### Kutipan:
▼▼▼

Biar Semua Bayar, Promotor Usul Tarif Royalti Konser Jadi 1 Persen

Dicky Ardian
|
detikPop
Penonton Konser
Ilustrasi penonton konser. (Foto: Hanif Hawari)
Jakarta - Asosiasi Promotor Musik Indonesia (APMI) membawa satu usulan besar ke meja DPR: tarif royalti untuk konser musik sebaiknya dipotong setengah.

Usulan ini disampaikan langsung oleh Novry Hetharia, Ketua Bidang Advokasi dan Perizinan APMI, dalam Rapat Dengar Pendapat Umum (RDPU) Harmonisasi RUU Hak Cipta dengan Baleg DPR RI pada Selasa, 18 November.

APMI adalah asosiasi yang menaungi 25 promotor musik besar di Indonesia, dan untuk masuk jadi anggota saja harus lewat proses verifikasi yang tidak main-main.

▲▲▲

### Yang Akan Dikerjakan:
1. Menurut kutipan tentang tarif royalti konser, berapa jumlah promotor musik besar yang dinaungi APMI?
2. Salin tanpa perubahan bagian kutipan tentang tarif royalti konser, mulai dari "Jakarta - Asosiasi" sampai dengan "Selasa, 18 November.".
3. Teruskan berita tentang usulan tarif royalti konser, dimulai setelah kalimat terakhir yang ditampilkan.

### Data Mentah:
▼▼▼

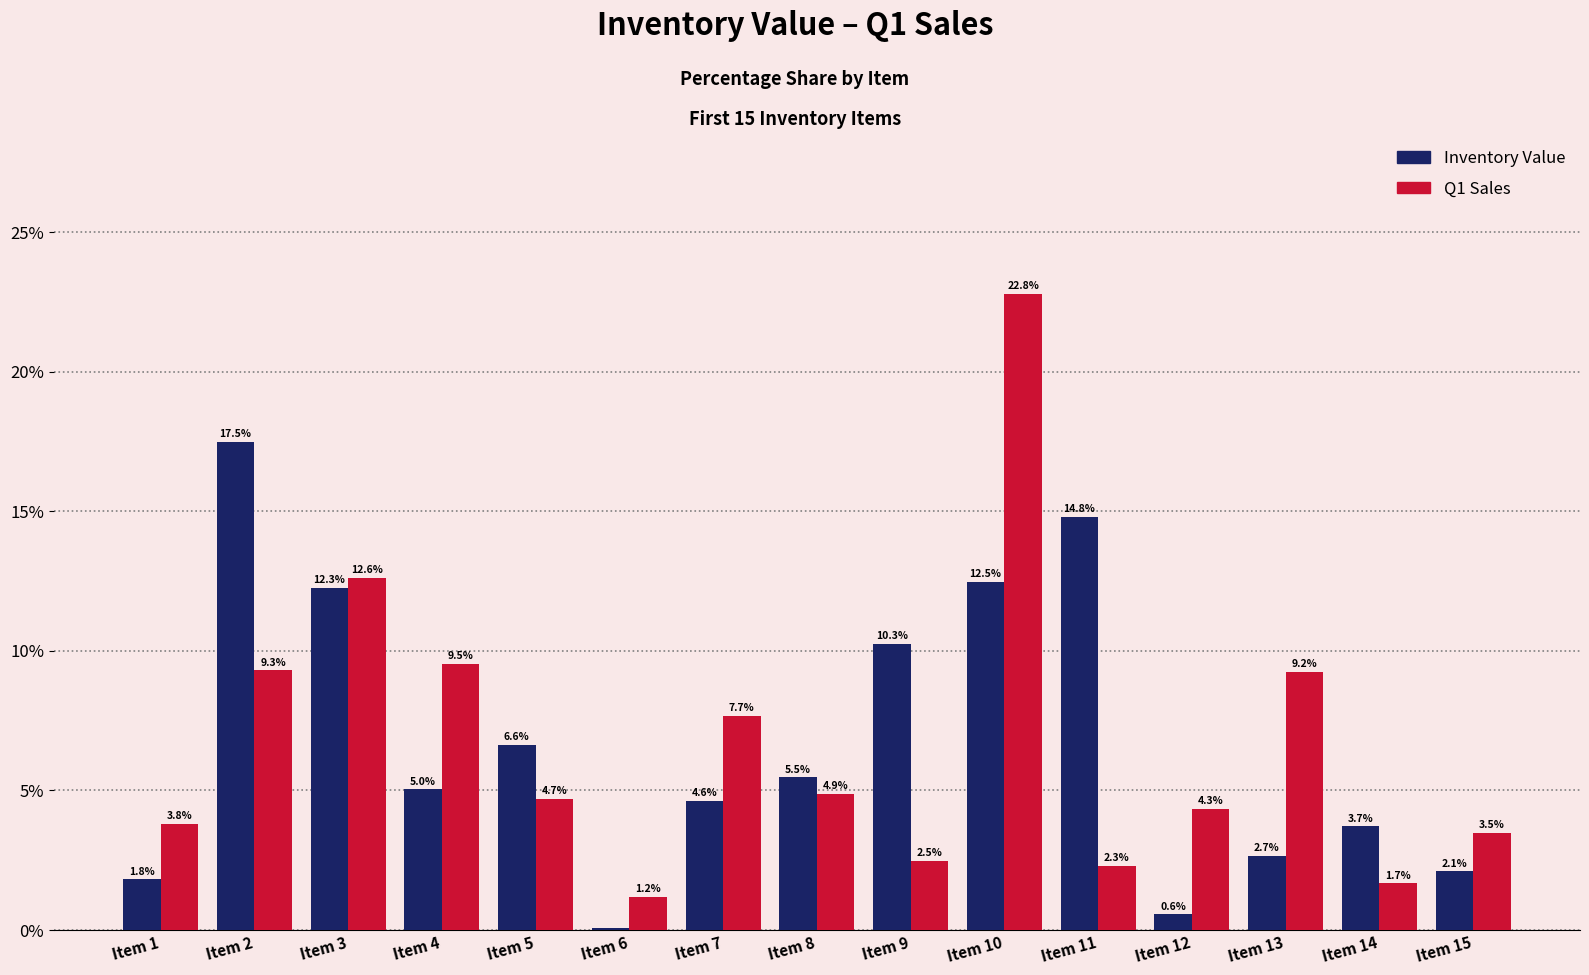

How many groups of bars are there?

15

▲▲▲
▼▼▼

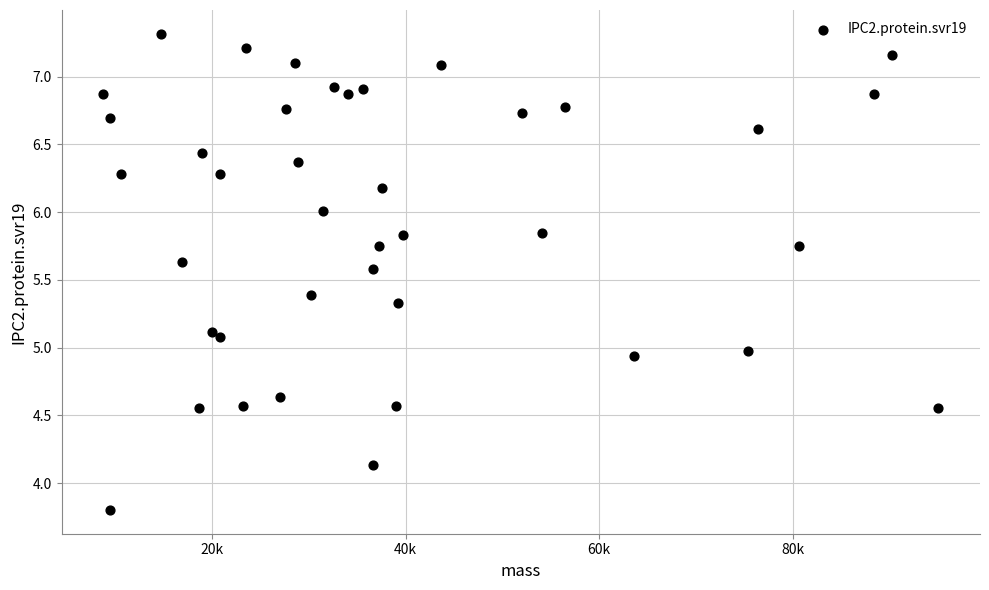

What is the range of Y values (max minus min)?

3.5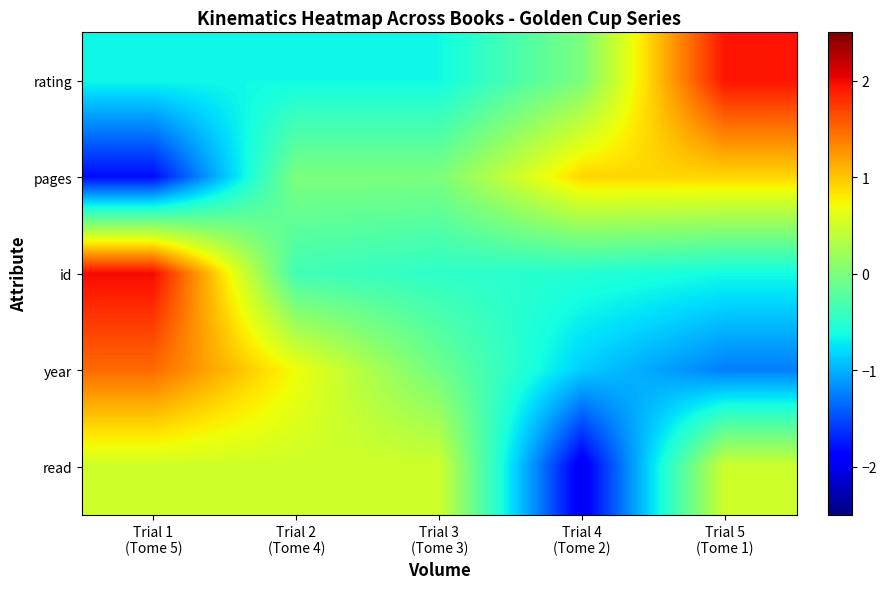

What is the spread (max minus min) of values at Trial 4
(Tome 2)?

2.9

▲▲▲

### Jawaban yang Diberikan:
1. APMI menaungi 25 promotor musik besar di Indonesia.

2.
Jakarta - Asosiasi Promotor Musik Indonesia (APMI) membawa satu usulan besar ke meja DPR: tarif royalti untuk konser musik sebaiknya dipotong setengah.

Usulan ini disampaikan langsung oleh Novry Hetharia, Ketua Bidang Advokasi dan Perizinan APMI, dalam Rapat Dengar Pendapat Umum (RDPU) Harmonisasi RUU Hak Cipta dengan Baleg DPR RI pada Selasa, 18 November.

3.
Menurut Novry, tarif royalti performing rights yang saat ini berada di angka dua persen, baik dari total penjualan tiket untuk konser berbayar maupun total biaya produksi untuk konser gratis, dirasa terlalu tinggi dan justru membuat banyak promotor memilih tidak membayar.

Ia pun langsung menyodorkan angka baru yang dianggap lebih realistis: satu persen saja. Menurutnya, penurunan tarif justru akan membuat lebih banyak event organizer (EO) dan promotor ikut taat aturan.

"Bagaimana supaya ribuan EO atau promotor itu supaya membayar (royalti)? Tadi saya sampaikan di awal, daripada kita ditagih 2 persen tapi yang bayar cuma 25 promotor (anggota APMI), lebih baik 1 persen tapi ribuan promotor bayar," kata Novry, melansir TV Parlemen, Kamis (20/11/2025).

Novry juga mengusulkan model pembayaran royalti yang sistemnya mirip seperti pajak: ada setoran awal dalam bentuk deposito sebelum acara berlangsung. Bukti deposito ini nantinya bisa dilampirkan ke kepolisian ketika mengurus izin acara.

"Kalau dalam perizinan, waktu Polda atau Mabes (Polri) mau mengeluarkan izin, itu harus ada rekomendasi, misalnya dari LMK (Lembaga Manajemen Kolektif)," jelas Novry.

"Dan kita bayar deposit dulu. Nanti hasilnya akhirnya dibayar di setelah penyelenggaraan acara," imbuhnya.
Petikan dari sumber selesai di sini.